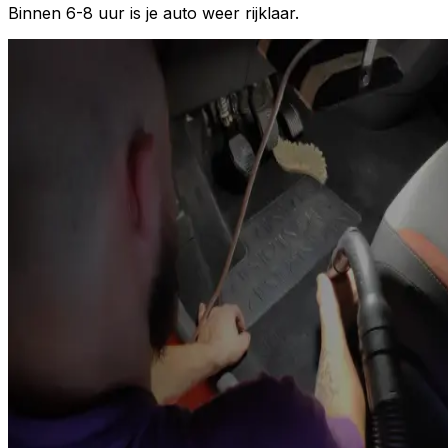
Binnen 6-8 uur is je auto weer rijklaar.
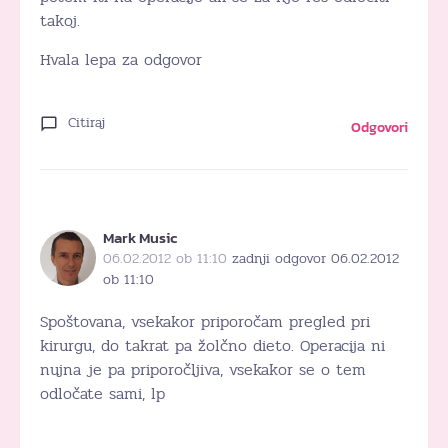
takoj.
Hvala lepa za odgovor
Citiraj
Odgovori
Mark Music
06.02.2012 ob 11:10
zadnji odgovor 06.02.2012
ob 11:10
Spoštovana, vsekakor priporočam pregled pri
kirurgu, do takrat pa žolčno dieto. Operacija ni
nujna je pa priporočljiva, vsekakor se o tem
odločate sami, lp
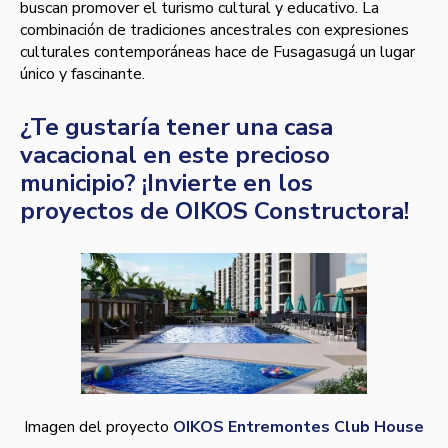
buscan promover el turismo cultural y educativo. La
combinación de tradiciones ancestrales con expresiones
culturales contemporáneas hace de Fusagasugá un lugar
único y fascinante.
¿Te gustaría tener una casa
vacacional en este precioso
municipio? ¡Invierte en los
proyectos de OIKOS Constructora!
Imagen del proyecto
OIKOS Entremontes Club House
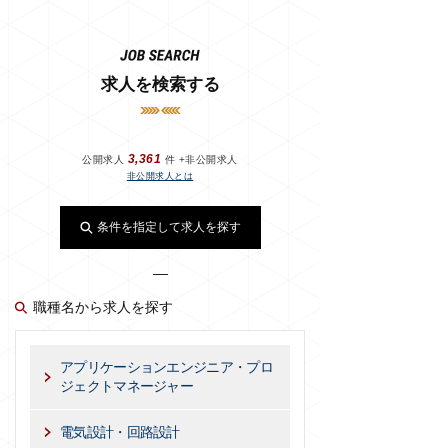
求人を検索する
3,361
公開求人
件 +非公開求人
非公開求人とは
条件を指定して求人を探す
職種名から求人を探す
アプリケーションエンジニア・プロ
ジェクトマネージャー
電気設計・回路設計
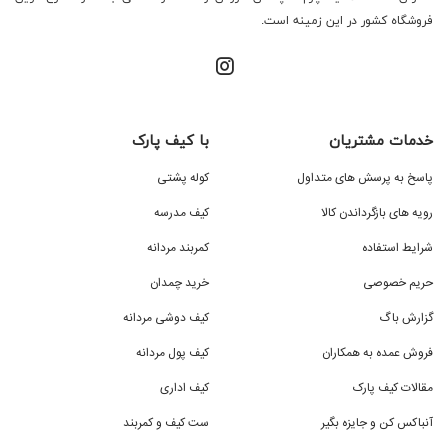
فروشگاه کشور در این زمینه است.
خدمات مشتریان
با کیف پارک
پاسخ به پرسش های متداول
کوله پشتی
رویه های بازگرداندن کالا
کیف مدرسه
شرایط استفاده
کمربند مردانه
حریم خصوصی
خرید چمدان
گزارش باگ
کیف دوشی مردانه
فروش عمده به همکاران
کیف پول مردانه
مقالات کیف پارک
کیف اداری
آنباکس کن و جایزه بگیر
ست کیف و کمربند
____________________
Exercise objective — Copy out, with no pictures, the lines from the one containing "odločate sami, lp" through the last line of the data above, both ends included and each word unchanged.

Task output —
odločate sami, lp
buscan promover el turismo cultural y educativo. La
combinación de tradiciones ancestrales con expresiones
culturales contemporáneas hace de Fusagasugá un lugar
único y fascinante.
¿Te gustaría tener una casa
vacacional en este precioso
municipio? ¡Invierte en los
proyectos de OIKOS Constructora!
Imagen del proyecto
OIKOS Entremontes Club House
求人を検索する
3,361
公開求人
件 +非公開求人
非公開求人とは
条件を指定して求人を探す
職種名から求人を探す
アプリケーションエンジニア・プロ
ジェクトマネージャー
電気設計・回路設計
فروشگاه کشور در این زمینه است.
خدمات مشتریان
با کیف پارک
پاسخ به پرسش های متداول
کوله پشتی
رویه های بازگرداندن کالا
کیف مدرسه
شرایط استفاده
کمربند مردانه
حریم خصوصی
خرید چمدان
گزارش باگ
کیف دوشی مردانه
فروش عمده به همکاران
کیف پول مردانه
مقالات کیف پارک
کیف اداری
آنباکس کن و جایزه بگیر
ست کیف و کمربند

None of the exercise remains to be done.